▶ [Trecho fornecido]:

====

Mas não… fazem exatamente o que Zeca Pagodinho verbaliza em nome de todos nós: só aparecem em cada eleição e cheios de blá, blá, blá. Alguns, e esses são os piores e os que menos conhecem a alma do povo, se apresentam fantasiados de não políticos. Fazem todo tipo de promessa, chegam a orar como pastores e garantir que, com a força da mente, todos podem ficar ricos.
Mas o eleitor os vê bem através da máscara e eles acabam sendo os primeiros… na fila dos mais rejeitados. Afinal, como diz Zeca Pagodinho, nós somos carentes, não somos otários, “prá ouvir blá, blá, blá” em cada eleição.
Muitas siglas, poucos partidos
Aqui vai o que Nelson Rodrigues chamaria de óbvio ululante: fazer política é mais do que atuar dentro das paredes das Câmaras de Vereadores, das Assembleias Legislativas e Distrital, do Congresso Nacional. O Brasil tem 29, ou 30, partidos registrados no TSE. Sabe quantos filiados têm esses 30 partidos? Um pouquinho mais de 16 milhões. O que tem mais é o MDB e eles não passam de dois milhões filiados. Em segundo lugar, vem o PT com apenas 1,6 milhão. O Brasil tem 156 milhões de eleitoras e eleitores.

====

▶ [Registros fornecidos]:

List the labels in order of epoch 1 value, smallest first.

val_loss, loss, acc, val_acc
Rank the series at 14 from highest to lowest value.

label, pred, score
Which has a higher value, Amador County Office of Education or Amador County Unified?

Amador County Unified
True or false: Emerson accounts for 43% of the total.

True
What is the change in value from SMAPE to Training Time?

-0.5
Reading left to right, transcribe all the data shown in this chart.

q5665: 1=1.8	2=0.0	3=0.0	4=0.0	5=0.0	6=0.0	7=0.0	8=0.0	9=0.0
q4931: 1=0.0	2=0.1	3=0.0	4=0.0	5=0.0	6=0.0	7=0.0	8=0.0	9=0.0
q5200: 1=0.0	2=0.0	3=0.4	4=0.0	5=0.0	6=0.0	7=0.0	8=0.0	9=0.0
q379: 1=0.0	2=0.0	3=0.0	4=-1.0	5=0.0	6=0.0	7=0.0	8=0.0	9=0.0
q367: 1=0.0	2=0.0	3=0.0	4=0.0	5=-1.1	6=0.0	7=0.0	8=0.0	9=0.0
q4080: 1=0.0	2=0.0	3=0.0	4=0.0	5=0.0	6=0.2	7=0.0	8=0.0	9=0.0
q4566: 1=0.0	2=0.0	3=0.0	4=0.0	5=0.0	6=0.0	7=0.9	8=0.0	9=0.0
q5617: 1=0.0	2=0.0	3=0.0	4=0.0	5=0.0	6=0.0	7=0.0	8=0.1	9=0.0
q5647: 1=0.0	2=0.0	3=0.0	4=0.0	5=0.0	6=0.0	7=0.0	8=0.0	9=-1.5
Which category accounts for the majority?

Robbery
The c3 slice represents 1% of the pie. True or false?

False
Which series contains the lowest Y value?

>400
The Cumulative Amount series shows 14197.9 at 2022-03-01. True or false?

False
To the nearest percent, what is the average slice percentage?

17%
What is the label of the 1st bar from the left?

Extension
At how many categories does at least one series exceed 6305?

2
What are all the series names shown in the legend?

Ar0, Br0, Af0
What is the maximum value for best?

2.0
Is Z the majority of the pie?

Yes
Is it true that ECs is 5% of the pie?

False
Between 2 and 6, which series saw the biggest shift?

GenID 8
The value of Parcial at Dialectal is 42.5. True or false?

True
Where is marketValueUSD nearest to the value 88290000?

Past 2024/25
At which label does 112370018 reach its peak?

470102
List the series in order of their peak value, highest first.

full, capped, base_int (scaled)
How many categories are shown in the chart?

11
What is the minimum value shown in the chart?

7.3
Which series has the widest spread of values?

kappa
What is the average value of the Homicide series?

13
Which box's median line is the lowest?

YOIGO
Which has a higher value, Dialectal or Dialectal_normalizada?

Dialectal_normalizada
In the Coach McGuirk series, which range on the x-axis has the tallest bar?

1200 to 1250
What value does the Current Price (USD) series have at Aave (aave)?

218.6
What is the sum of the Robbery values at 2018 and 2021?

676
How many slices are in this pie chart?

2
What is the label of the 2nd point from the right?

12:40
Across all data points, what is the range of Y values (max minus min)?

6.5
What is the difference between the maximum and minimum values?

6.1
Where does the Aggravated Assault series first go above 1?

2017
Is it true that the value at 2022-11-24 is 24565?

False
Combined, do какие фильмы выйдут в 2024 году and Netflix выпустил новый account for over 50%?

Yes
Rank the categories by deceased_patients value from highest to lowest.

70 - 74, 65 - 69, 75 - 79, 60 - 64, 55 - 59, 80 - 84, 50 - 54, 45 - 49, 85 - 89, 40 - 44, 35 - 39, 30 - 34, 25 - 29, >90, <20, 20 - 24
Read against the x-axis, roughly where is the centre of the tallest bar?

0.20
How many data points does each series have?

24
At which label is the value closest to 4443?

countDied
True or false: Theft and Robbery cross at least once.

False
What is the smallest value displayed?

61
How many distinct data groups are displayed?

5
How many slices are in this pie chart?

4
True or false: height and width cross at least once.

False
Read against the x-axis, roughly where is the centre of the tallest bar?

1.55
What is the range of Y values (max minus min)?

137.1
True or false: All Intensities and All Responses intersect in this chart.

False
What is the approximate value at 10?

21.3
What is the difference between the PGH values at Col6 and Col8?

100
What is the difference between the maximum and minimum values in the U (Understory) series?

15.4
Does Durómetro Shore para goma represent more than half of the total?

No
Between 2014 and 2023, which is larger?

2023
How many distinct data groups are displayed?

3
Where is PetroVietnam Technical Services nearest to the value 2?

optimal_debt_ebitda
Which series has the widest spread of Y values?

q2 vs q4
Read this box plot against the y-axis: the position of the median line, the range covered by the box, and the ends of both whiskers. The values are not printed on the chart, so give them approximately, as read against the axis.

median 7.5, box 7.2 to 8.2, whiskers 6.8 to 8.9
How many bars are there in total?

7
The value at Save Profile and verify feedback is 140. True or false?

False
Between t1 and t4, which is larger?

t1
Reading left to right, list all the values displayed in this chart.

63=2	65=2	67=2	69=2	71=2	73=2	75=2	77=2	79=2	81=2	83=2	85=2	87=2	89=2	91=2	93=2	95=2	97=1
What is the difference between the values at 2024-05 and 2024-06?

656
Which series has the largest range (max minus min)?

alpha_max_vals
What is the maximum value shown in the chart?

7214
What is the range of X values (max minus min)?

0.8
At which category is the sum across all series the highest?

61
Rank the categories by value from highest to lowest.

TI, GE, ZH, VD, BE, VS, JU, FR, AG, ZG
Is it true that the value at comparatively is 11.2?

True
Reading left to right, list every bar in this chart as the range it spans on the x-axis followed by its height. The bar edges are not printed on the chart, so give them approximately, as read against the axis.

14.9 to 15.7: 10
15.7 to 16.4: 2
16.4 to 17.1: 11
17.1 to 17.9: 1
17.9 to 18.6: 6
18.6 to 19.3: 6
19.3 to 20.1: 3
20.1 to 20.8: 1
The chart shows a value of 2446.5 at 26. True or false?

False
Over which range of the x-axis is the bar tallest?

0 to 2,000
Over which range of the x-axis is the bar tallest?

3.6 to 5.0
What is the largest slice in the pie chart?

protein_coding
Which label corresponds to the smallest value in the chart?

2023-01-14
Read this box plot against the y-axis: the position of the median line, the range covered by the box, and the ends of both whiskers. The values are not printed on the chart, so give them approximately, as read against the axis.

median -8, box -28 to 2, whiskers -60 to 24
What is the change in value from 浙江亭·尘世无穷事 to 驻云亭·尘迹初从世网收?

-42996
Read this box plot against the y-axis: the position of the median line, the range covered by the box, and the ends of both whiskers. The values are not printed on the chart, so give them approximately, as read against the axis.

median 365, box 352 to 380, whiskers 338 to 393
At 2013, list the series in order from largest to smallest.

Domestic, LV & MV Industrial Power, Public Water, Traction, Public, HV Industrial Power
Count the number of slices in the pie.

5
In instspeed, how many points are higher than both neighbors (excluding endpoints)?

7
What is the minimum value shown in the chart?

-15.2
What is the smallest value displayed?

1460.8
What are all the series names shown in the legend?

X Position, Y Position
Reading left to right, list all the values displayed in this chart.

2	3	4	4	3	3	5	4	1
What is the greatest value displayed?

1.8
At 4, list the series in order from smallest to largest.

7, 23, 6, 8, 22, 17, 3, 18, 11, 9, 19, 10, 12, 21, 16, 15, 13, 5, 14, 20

====

▶ [Tarefa 1]:
Copie do texto sobre eleições tudo o que vai de "Mas não… fazem" até "em cada eleição.".
▶ [Tarefa 2]:
Liste todas as casas do Poder Legislativo citadas no texto sobre eleições.

▶ [Resposta 1]:
Mas não… fazem exatamente o que Zeca Pagodinho verbaliza em nome de todos nós: só aparecem em cada eleição e cheios de blá, blá, blá. Alguns, e esses são os piores e os que menos conhecem a alma do povo, se apresentam fantasiados de não políticos. Fazem todo tipo de promessa, chegam a orar como pastores e garantir que, com a força da mente, todos podem ficar ricos.
Mas o eleitor os vê bem através da máscara e eles acabam sendo os primeiros… na fila dos mais rejeitados. Afinal, como diz Zeca Pagodinho, nós somos carentes, não somos otários, “prá ouvir blá, blá, blá” em cada eleição.

▶ [Resposta 2]:
Câmaras de Vereadores; Assembleias Legislativas e Distrital; Congresso Nacional